Arkansas Set To Execute Seven Prisoners In Ten Days

Starting Monday, April 17, Arkansas is set to execute seven prisoners in a ten-day span, which is almost a quarter of Arkansas’s death row inmates, before the drugs used in the lethal injections expires on April 30. The executions will mark the most concentrated mass execution in the United States in fifty years. Arkansas is one of the thirty-one states with the death penalty and has executed twenty-seven people in forty-one years. April 17 will mark the first execution in Arkansas in ten years. Prisoners Bruce Ward, Marcel Williams, Kenneth Williams, Stacey Johnson, Ledell Lee, Don Davis, and Jack Jones were all convicted of murder between 1989 and 1999. Prisoner Jason McGehee was originally included in the list of prisoners before a judge granted clemency. The announcement, which was first made just forty-nine days before the first execution, has been met with resistance and backlash from advocates who argue that this rushed process is inhumane and dangerous.
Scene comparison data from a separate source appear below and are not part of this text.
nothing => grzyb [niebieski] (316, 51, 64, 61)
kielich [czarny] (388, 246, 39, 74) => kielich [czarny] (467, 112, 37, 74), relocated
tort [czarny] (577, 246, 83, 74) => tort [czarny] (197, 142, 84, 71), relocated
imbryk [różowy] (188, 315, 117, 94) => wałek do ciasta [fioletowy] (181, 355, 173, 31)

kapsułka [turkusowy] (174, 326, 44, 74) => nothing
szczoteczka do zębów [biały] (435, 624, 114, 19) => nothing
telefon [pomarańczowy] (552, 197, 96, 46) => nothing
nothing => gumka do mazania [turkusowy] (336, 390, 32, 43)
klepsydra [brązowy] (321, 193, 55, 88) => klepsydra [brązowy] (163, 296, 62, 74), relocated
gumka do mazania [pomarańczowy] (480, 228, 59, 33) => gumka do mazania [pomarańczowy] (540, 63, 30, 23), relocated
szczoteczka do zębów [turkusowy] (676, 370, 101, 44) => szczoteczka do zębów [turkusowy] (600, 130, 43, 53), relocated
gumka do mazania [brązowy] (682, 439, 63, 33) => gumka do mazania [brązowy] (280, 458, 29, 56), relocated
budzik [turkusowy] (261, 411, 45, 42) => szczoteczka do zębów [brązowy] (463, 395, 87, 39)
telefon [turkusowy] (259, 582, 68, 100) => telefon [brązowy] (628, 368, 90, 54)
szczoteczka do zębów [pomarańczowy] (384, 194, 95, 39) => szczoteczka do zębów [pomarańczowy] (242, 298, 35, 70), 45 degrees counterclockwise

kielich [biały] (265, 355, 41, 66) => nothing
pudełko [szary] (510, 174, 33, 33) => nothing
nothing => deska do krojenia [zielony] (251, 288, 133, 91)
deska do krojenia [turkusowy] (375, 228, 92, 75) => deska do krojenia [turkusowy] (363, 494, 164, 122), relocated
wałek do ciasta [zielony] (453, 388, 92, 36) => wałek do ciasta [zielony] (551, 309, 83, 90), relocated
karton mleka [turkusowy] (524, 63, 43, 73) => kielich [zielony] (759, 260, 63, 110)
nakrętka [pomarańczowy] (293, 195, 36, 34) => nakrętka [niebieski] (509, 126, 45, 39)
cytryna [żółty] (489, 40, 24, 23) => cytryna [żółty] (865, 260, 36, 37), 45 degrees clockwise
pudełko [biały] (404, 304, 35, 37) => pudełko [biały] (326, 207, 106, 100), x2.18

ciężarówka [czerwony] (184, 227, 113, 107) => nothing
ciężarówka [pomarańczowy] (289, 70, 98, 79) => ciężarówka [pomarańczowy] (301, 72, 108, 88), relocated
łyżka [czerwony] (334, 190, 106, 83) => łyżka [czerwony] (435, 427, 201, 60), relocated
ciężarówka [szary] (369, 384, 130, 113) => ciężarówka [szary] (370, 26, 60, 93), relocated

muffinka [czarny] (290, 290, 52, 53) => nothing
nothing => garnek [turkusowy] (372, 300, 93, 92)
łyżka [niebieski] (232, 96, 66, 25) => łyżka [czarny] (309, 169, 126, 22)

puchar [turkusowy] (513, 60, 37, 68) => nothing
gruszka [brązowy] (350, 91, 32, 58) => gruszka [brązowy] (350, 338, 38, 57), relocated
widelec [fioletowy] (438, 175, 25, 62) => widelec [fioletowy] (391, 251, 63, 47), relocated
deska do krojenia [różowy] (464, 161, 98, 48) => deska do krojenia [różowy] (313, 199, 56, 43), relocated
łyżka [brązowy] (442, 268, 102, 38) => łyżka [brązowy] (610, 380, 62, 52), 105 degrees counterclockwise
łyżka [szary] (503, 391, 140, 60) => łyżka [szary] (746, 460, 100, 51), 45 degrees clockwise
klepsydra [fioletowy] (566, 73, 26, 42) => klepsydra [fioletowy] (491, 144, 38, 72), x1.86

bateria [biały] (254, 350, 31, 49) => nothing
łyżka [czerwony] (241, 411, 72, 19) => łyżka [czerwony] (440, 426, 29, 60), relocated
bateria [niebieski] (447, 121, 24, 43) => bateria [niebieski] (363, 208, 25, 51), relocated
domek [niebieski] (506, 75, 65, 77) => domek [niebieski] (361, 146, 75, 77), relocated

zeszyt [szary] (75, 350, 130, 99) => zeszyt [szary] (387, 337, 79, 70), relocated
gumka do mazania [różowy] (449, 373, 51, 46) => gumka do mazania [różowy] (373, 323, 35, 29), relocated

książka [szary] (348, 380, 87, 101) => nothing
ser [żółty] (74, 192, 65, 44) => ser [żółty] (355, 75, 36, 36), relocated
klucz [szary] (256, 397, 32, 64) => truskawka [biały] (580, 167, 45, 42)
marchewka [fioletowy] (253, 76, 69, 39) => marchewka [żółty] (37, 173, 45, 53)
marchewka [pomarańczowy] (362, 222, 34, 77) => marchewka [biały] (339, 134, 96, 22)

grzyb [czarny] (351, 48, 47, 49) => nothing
Arkansas uses a lethal injection comprised of three separate drugs to execute prisoners. The first drug, midazolam, is meant to sedate the prisoner. The second drug is meant to paralyze the prisoner. The third drug, potassium chloride, is designed to stop the heart and effectively kill the prisoner. Despite the characterization of lethal injections as a humane form of execution, many have argued that these lethal injections are tortuous and cruel. This is because the midazolam does not always work, which then causes the prisoner to feel the pain of the third drug while remaining paralyzed. According to lethal injections expert at the University of California at Berkeley Megan McCracken, “if the prisoner is placed under surgical anesthesia by the first drug, then the fact that the other two drugs cause pain wouldn’t matter. But if that first drug for any number of reasons doesn’t work, then you have a person who is paralyzed who has been administered an incredibly painful drug that will cause cardiac arrest.”

The same cocktail of drugs was used in Oklahoma during two botched executions that caused a national uproar. In April 2014, witnesses watched Clayton Lockett struggle to breathe. In January 2015, Charles Warner cried, “my body is on fire” as the drug took effect. Oklahoma has stopped executions until a new system is put in place. Arkansas Governor Asa Hutchinson is not concerned with the mistakes made in Oklahoma though and is confident that all seven men will be executed before the drugs expire. Others though are fearful of Arkansas’s ability to handle a mass execution. According to Dale Baich, an Assistant Federal Director in Arizona, who has worked on Death Row since the 1980s, states that “the stress on the prison and medical staff will be increased, and the risk of making mistakes is multiplied. This, along with using a drug that has been used in numerous botched executions, should make prison officials in Arkansas very nervous.”

Though 67% of Arkansas citizens supported the death penalty in 2014 in a survey done by the Opinion Research Associates, support for the death penalty in the United States has decreased tremendously since the 1980s. The death penalty also overwhelmingly impacts people of color. In the case of Arkansas, four of the prisoners are black men, while only 15.4% of Arkansas’s population is black, according to the most recent census. Additionally, various studies have found that the death penalty does not decrease crime and 157 people on death row have since been found innocent. One man found innocent is Damien Echols, whose case caught the attention of newspapers and celebrities. Echols has returned to Arkansas for the first time since his release in 2011 to advocate for the prisoners with whom he once shared death row.

Though the death penalty is slowly losing its power and appeal, this mass execution, which is a “conveyor belt of death,” according to Echols, shows the dangerous mythology surrounding the death penalty. Many of these prisoners are mentally ill and suffered their own traumas in life. Though Arkansas politicians use the death penalty to garner support and appear “tough on crime,” this stance has lasting consequences and perpetuates a need to treat prisoners inhumanely. April 17 will mark another dark chapter in the ongoing history of execution in the United States and these men will be victims of a rushed court system, simply because the drugs were about to expire.